** Opening Available data block **

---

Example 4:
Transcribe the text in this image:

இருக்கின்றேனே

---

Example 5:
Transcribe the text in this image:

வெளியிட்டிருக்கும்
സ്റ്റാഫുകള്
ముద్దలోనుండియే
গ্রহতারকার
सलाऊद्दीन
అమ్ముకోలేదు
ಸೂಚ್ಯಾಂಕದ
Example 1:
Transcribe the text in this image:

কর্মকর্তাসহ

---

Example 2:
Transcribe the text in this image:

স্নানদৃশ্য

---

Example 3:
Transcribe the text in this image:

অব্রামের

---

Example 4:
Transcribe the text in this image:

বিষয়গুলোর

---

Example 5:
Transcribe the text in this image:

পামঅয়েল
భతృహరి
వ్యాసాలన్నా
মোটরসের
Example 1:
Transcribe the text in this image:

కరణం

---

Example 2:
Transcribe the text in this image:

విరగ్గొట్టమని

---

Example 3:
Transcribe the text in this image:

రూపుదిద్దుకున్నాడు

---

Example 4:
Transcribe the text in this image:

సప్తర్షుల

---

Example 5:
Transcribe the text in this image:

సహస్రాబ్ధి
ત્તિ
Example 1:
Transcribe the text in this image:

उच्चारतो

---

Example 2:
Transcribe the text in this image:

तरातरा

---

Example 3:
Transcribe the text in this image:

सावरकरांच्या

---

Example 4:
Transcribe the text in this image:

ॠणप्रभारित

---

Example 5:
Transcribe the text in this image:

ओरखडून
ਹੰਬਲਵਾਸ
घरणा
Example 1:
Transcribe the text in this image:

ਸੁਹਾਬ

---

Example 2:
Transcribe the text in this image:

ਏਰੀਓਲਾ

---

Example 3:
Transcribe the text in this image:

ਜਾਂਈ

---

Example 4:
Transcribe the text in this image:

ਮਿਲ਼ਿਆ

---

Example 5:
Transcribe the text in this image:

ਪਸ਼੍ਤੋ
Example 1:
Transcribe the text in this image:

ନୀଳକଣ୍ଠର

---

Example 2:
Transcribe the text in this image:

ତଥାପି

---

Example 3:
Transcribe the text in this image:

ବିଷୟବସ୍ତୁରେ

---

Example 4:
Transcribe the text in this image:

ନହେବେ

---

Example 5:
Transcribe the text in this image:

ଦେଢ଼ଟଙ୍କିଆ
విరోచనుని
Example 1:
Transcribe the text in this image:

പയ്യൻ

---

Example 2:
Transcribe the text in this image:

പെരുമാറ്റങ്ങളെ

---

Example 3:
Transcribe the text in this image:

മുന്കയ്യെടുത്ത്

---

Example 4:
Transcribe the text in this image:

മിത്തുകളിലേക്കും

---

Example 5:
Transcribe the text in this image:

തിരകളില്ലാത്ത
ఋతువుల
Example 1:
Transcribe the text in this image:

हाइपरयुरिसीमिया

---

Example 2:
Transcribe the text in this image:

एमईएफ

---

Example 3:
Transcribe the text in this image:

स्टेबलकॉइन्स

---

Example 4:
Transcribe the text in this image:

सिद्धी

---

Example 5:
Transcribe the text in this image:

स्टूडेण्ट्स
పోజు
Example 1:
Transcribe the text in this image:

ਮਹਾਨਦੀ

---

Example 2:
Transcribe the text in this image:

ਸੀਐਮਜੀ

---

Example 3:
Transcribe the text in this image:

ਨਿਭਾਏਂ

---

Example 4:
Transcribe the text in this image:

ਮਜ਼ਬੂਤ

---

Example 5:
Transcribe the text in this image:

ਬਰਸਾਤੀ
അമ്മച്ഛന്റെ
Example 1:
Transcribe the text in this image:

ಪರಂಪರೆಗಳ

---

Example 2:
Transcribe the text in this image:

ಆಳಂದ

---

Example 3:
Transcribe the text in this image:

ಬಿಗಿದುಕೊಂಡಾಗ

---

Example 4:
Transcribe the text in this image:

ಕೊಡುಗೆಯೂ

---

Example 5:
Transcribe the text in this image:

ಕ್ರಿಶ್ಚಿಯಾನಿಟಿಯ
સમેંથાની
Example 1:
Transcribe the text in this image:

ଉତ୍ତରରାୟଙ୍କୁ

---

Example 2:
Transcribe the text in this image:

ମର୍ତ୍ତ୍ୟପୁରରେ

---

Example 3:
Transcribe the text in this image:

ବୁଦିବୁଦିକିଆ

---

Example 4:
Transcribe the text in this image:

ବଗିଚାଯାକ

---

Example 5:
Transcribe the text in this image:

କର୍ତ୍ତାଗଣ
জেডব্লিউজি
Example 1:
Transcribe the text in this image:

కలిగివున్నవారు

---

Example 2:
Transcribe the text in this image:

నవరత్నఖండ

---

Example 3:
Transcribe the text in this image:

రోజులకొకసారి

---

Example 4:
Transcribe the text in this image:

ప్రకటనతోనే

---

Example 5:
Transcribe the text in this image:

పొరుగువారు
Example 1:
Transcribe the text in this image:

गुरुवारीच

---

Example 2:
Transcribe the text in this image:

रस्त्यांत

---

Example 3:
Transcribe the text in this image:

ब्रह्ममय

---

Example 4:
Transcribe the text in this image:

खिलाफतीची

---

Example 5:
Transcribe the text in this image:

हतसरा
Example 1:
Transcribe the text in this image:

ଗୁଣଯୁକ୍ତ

** Closing Available data block **

**Task requirements:**
In full and without alteration, transcribe the listing above.

**Exercise output:**
---

Example 4:
Transcribe the text in this image:

இருக்கின்றேனே

---

Example 5:
Transcribe the text in this image:

வெளியிட்டிருக்கும்
സ്റ്റാഫുകള്
ముద్దలోనుండియే
গ্রহতারকার
सलाऊद्दीन
అమ్ముకోలేదు
ಸೂಚ್ಯಾಂಕದ
Example 1:
Transcribe the text in this image:

কর্মকর্তাসহ

---

Example 2:
Transcribe the text in this image:

স্নানদৃশ্য

---

Example 3:
Transcribe the text in this image:

অব্রামের

---

Example 4:
Transcribe the text in this image:

বিষয়গুলোর

---

Example 5:
Transcribe the text in this image:

পামঅয়েল
భతృహరి
వ్యాసాలన్నా
মোটরসের
Example 1:
Transcribe the text in this image:

కరణం

---

Example 2:
Transcribe the text in this image:

విరగ్గొట్టమని

---

Example 3:
Transcribe the text in this image:

రూపుదిద్దుకున్నాడు

---

Example 4:
Transcribe the text in this image:

సప్తర్షుల

---

Example 5:
Transcribe the text in this image:

సహస్రాబ్ధి
ત્તિ
Example 1:
Transcribe the text in this image:

उच्चारतो

---

Example 2:
Transcribe the text in this image:

तरातरा

---

Example 3:
Transcribe the text in this image:

सावरकरांच्या

---

Example 4:
Transcribe the text in this image:

ॠणप्रभारित

---

Example 5:
Transcribe the text in this image:

ओरखडून
ਹੰਬਲਵਾਸ
घरणा
Example 1:
Transcribe the text in this image:

ਸੁਹਾਬ

---

Example 2:
Transcribe the text in this image:

ਏਰੀਓਲਾ

---

Example 3:
Transcribe the text in this image:

ਜਾਂਈ

---

Example 4:
Transcribe the text in this image:

ਮਿਲ਼ਿਆ

---

Example 5:
Transcribe the text in this image:

ਪਸ਼੍ਤੋ
Example 1:
Transcribe the text in this image:

ନୀଳକଣ୍ଠର

---

Example 2:
Transcribe the text in this image:

ତଥାପି

---

Example 3:
Transcribe the text in this image:

ବିଷୟବସ୍ତୁରେ

---

Example 4:
Transcribe the text in this image:

ନହେବେ

---

Example 5:
Transcribe the text in this image:

ଦେଢ଼ଟଙ୍କିଆ
విరోచనుని
Example 1:
Transcribe the text in this image:

പയ്യൻ

---

Example 2:
Transcribe the text in this image:

പെരുമാറ്റങ്ങളെ

---

Example 3:
Transcribe the text in this image:

മുന്കയ്യെടുത്ത്

---

Example 4:
Transcribe the text in this image:

മിത്തുകളിലേക്കും

---

Example 5:
Transcribe the text in this image:

തിരകളില്ലാത്ത
ఋతువుల
Example 1:
Transcribe the text in this image:

हाइपरयुरिसीमिया

---

Example 2:
Transcribe the text in this image:

एमईएफ

---

Example 3:
Transcribe the text in this image:

स्टेबलकॉइन्स

---

Example 4:
Transcribe the text in this image:

सिद्धी

---

Example 5:
Transcribe the text in this image:

स्टूडेण्ट्स
పోజు
Example 1:
Transcribe the text in this image:

ਮਹਾਨਦੀ

---

Example 2:
Transcribe the text in this image:

ਸੀਐਮਜੀ

---

Example 3:
Transcribe the text in this image:

ਨਿਭਾਏਂ

---

Example 4:
Transcribe the text in this image:

ਮਜ਼ਬੂਤ

---

Example 5:
Transcribe the text in this image:

ਬਰਸਾਤੀ
അമ്മച്ഛന്റെ
Example 1:
Transcribe the text in this image:

ಪರಂಪರೆಗಳ

---

Example 2:
Transcribe the text in this image:

ಆಳಂದ

---

Example 3:
Transcribe the text in this image:

ಬಿಗಿದುಕೊಂಡಾಗ

---

Example 4:
Transcribe the text in this image:

ಕೊಡುಗೆಯೂ

---

Example 5:
Transcribe the text in this image:

ಕ್ರಿಶ್ಚಿಯಾನಿಟಿಯ
સમેંથાની
Example 1:
Transcribe the text in this image:

ଉତ୍ତରରାୟଙ୍କୁ

---

Example 2:
Transcribe the text in this image:

ମର୍ତ୍ତ୍ୟପୁରରେ

---

Example 3:
Transcribe the text in this image:

ବୁଦିବୁଦିକିଆ

---

Example 4:
Transcribe the text in this image:

ବଗିଚାଯାକ

---

Example 5:
Transcribe the text in this image:

କର୍ତ୍ତାଗଣ
জেডব্লিউজি
Example 1:
Transcribe the text in this image:

కలిగివున్నవారు

---

Example 2:
Transcribe the text in this image:

నవరత్నఖండ

---

Example 3:
Transcribe the text in this image:

రోజులకొకసారి

---

Example 4:
Transcribe the text in this image:

ప్రకటనతోనే

---

Example 5:
Transcribe the text in this image:

పొరుగువారు
Example 1:
Transcribe the text in this image:

गुरुवारीच

---

Example 2:
Transcribe the text in this image:

रस्त्यांत

---

Example 3:
Transcribe the text in this image:

ब्रह्ममय

---

Example 4:
Transcribe the text in this image:

खिलाफतीची

---

Example 5:
Transcribe the text in this image:

हतसरा
Example 1:
Transcribe the text in this image:

ଗୁଣଯୁକ୍ତ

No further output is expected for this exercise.